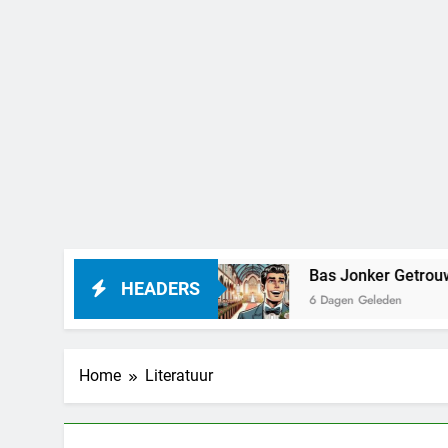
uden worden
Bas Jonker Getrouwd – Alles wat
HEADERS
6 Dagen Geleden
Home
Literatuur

* * *

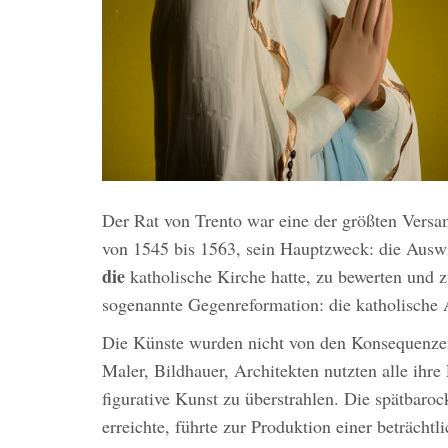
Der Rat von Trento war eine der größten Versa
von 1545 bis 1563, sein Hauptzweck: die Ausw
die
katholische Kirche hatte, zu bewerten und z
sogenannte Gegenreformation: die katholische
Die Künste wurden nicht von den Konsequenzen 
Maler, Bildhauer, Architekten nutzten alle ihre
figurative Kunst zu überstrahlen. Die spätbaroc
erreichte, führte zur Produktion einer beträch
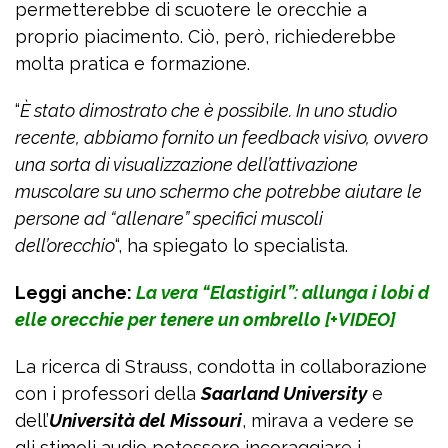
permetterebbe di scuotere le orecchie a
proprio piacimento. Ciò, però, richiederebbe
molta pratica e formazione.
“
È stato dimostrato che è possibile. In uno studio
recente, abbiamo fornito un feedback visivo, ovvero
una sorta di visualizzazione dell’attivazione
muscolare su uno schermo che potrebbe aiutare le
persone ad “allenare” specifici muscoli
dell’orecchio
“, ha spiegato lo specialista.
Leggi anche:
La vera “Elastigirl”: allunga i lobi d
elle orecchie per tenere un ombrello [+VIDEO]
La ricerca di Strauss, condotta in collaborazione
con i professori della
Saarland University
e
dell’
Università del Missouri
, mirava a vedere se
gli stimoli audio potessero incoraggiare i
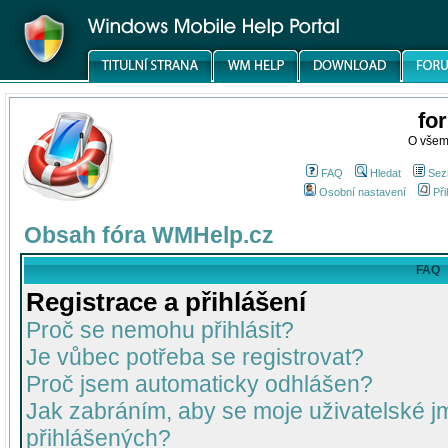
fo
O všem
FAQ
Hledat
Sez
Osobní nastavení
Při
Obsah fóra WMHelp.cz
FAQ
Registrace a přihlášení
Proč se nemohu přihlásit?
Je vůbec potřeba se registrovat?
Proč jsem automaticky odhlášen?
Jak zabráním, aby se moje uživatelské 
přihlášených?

* * *

**TASK DIRECTIONS**
Search the material above for the string "Proč". Show every line that holds it.

**EXPECTED ANSWER**
Proč se nemohu přihlásit?
Proč jsem automaticky odhlášen?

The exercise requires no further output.